┌─ Records shown

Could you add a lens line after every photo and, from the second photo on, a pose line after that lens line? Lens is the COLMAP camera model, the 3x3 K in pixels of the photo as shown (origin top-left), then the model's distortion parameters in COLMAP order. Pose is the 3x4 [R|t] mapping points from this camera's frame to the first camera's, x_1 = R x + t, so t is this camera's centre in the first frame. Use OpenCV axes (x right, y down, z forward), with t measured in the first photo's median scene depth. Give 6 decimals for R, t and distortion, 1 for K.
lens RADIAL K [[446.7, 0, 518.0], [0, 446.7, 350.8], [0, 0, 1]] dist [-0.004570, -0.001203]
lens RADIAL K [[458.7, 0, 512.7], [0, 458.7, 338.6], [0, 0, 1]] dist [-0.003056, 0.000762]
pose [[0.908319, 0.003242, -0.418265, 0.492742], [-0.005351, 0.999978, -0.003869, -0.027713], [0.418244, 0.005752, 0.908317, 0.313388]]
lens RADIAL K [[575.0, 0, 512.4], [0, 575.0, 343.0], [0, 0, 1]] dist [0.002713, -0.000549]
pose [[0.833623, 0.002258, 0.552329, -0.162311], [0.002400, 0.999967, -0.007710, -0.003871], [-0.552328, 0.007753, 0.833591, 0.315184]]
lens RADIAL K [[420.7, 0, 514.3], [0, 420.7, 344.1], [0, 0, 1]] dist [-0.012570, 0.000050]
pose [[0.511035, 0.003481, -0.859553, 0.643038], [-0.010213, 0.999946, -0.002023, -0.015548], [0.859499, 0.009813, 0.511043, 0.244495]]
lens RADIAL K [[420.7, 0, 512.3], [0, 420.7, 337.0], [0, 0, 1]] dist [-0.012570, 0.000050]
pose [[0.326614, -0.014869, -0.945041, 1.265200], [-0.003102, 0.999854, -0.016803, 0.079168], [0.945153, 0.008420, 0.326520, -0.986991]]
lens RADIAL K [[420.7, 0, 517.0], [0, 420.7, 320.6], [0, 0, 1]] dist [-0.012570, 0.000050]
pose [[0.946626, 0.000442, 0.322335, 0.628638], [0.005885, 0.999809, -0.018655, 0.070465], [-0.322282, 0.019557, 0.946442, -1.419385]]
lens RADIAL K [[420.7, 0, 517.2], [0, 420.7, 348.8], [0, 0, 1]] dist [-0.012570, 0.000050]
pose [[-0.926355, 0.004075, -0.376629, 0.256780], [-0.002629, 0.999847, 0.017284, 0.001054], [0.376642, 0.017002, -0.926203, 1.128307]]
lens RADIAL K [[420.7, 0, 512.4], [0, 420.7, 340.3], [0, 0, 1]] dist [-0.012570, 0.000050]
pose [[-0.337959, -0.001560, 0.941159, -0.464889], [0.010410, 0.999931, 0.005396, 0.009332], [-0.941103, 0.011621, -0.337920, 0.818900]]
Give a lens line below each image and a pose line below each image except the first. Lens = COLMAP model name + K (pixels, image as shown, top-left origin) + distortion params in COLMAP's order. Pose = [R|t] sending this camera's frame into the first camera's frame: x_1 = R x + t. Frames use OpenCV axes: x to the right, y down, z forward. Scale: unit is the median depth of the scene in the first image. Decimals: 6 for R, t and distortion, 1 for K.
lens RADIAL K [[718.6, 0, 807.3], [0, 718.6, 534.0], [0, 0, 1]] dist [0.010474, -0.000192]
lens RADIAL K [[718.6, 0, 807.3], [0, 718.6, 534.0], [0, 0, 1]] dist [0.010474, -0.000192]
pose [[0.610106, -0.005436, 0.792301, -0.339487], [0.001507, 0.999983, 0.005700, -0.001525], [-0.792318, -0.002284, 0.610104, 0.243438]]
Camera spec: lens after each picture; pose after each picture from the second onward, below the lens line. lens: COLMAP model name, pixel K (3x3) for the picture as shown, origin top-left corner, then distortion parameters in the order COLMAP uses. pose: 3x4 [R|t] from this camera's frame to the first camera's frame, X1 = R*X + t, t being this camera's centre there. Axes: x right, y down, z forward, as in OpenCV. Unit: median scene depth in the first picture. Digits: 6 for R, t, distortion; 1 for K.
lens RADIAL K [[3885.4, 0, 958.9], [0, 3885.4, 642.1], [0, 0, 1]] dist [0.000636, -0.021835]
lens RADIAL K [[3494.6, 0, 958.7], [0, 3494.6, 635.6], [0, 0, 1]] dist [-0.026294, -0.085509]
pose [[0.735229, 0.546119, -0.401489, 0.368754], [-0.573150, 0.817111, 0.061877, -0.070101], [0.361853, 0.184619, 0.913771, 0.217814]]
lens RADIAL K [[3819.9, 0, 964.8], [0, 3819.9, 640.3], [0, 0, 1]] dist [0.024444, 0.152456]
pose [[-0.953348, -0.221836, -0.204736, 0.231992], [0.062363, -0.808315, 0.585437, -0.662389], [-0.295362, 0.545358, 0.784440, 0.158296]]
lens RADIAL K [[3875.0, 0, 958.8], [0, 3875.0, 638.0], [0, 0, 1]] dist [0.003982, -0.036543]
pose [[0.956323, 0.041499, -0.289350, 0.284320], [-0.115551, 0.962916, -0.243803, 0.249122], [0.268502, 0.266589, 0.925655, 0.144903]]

└─

_What is being asked_
Line by line, copy the records exactly.

_Expected output_
Could you add a lens line after every photo and, from the second photo on, a pose line after that lens line? Lens is the COLMAP camera model, the 3x3 K in pixels of the photo as shown (origin top-left), then the model's distortion parameters in COLMAP order. Pose is the 3x4 [R|t] mapping points from this camera's frame to the first camera's, x_1 = R x + t, so t is this camera's centre in the first frame. Use OpenCV axes (x right, y down, z forward), with t measured in the first photo's median scene depth. Give 6 decimals for R, t and distortion, 1 for K.
lens RADIAL K [[446.7, 0, 518.0], [0, 446.7, 350.8], [0, 0, 1]] dist [-0.004570, -0.001203]
lens RADIAL K [[458.7, 0, 512.7], [0, 458.7, 338.6], [0, 0, 1]] dist [-0.003056, 0.000762]
pose [[0.908319, 0.003242, -0.418265, 0.492742], [-0.005351, 0.999978, -0.003869, -0.027713], [0.418244, 0.005752, 0.908317, 0.313388]]
lens RADIAL K [[575.0, 0, 512.4], [0, 575.0, 343.0], [0, 0, 1]] dist [0.002713, -0.000549]
pose [[0.833623, 0.002258, 0.552329, -0.162311], [0.002400, 0.999967, -0.007710, -0.003871], [-0.552328, 0.007753, 0.833591, 0.315184]]
lens RADIAL K [[420.7, 0, 514.3], [0, 420.7, 344.1], [0, 0, 1]] dist [-0.012570, 0.000050]
pose [[0.511035, 0.003481, -0.859553, 0.643038], [-0.010213, 0.999946, -0.002023, -0.015548], [0.859499, 0.009813, 0.511043, 0.244495]]
lens RADIAL K [[420.7, 0, 512.3], [0, 420.7, 337.0], [0, 0, 1]] dist [-0.012570, 0.000050]
pose [[0.326614, -0.014869, -0.945041, 1.265200], [-0.003102, 0.999854, -0.016803, 0.079168], [0.945153, 0.008420, 0.326520, -0.986991]]
lens RADIAL K [[420.7, 0, 517.0], [0, 420.7, 320.6], [0, 0, 1]] dist [-0.012570, 0.000050]
pose [[0.946626, 0.000442, 0.322335, 0.628638], [0.005885, 0.999809, -0.018655, 0.070465], [-0.322282, 0.019557, 0.946442, -1.419385]]
lens RADIAL K [[420.7, 0, 517.2], [0, 420.7, 348.8], [0, 0, 1]] dist [-0.012570, 0.000050]
pose [[-0.926355, 0.004075, -0.376629, 0.256780], [-0.002629, 0.999847, 0.017284, 0.001054], [0.376642, 0.017002, -0.926203, 1.128307]]
lens RADIAL K [[420.7, 0, 512.4], [0, 420.7, 340.3], [0, 0, 1]] dist [-0.012570, 0.000050]
pose [[-0.337959, -0.001560, 0.941159, -0.464889], [0.010410, 0.999931, 0.005396, 0.009332], [-0.941103, 0.011621, -0.337920, 0.818900]]
Give a lens line below each image and a pose line below each image except the first. Lens = COLMAP model name + K (pixels, image as shown, top-left origin) + distortion params in COLMAP's order. Pose = [R|t] sending this camera's frame into the first camera's frame: x_1 = R x + t. Frames use OpenCV axes: x to the right, y down, z forward. Scale: unit is the median depth of the scene in the first image. Decimals: 6 for R, t and distortion, 1 for K.
lens RADIAL K [[718.6, 0, 807.3], [0, 718.6, 534.0], [0, 0, 1]] dist [0.010474, -0.000192]
lens RADIAL K [[718.6, 0, 807.3], [0, 718.6, 534.0], [0, 0, 1]] dist [0.010474, -0.000192]
pose [[0.610106, -0.005436, 0.792301, -0.339487], [0.001507, 0.999983, 0.005700, -0.001525], [-0.792318, -0.002284, 0.610104, 0.243438]]
Camera spec: lens after each picture; pose after each picture from the second onward, below the lens line. lens: COLMAP model name, pixel K (3x3) for the picture as shown, origin top-left corner, then distortion parameters in the order COLMAP uses. pose: 3x4 [R|t] from this camera's frame to the first camera's frame, X1 = R*X + t, t being this camera's centre there. Axes: x right, y down, z forward, as in OpenCV. Unit: median scene depth in the first picture. Digits: 6 for R, t, distortion; 1 for K.
lens RADIAL K [[3885.4, 0, 958.9], [0, 3885.4, 642.1], [0, 0, 1]] dist [0.000636, -0.021835]
lens RADIAL K [[3494.6, 0, 958.7], [0, 3494.6, 635.6], [0, 0, 1]] dist [-0.026294, -0.085509]
pose [[0.735229, 0.546119, -0.401489, 0.368754], [-0.573150, 0.817111, 0.061877, -0.070101], [0.361853, 0.184619, 0.913771, 0.217814]]
lens RADIAL K [[3819.9, 0, 964.8], [0, 3819.9, 640.3], [0, 0, 1]] dist [0.024444, 0.152456]
pose [[-0.953348, -0.221836, -0.204736, 0.231992], [0.062363, -0.808315, 0.585437, -0.662389], [-0.295362, 0.545358, 0.784440, 0.158296]]
lens RADIAL K [[3875.0, 0, 958.8], [0, 3875.0, 638.0], [0, 0, 1]] dist [0.003982, -0.036543]
pose [[0.956323, 0.041499, -0.289350, 0.284320], [-0.115551, 0.962916, -0.243803, 0.249122], [0.268502, 0.266589, 0.925655, 0.144903]]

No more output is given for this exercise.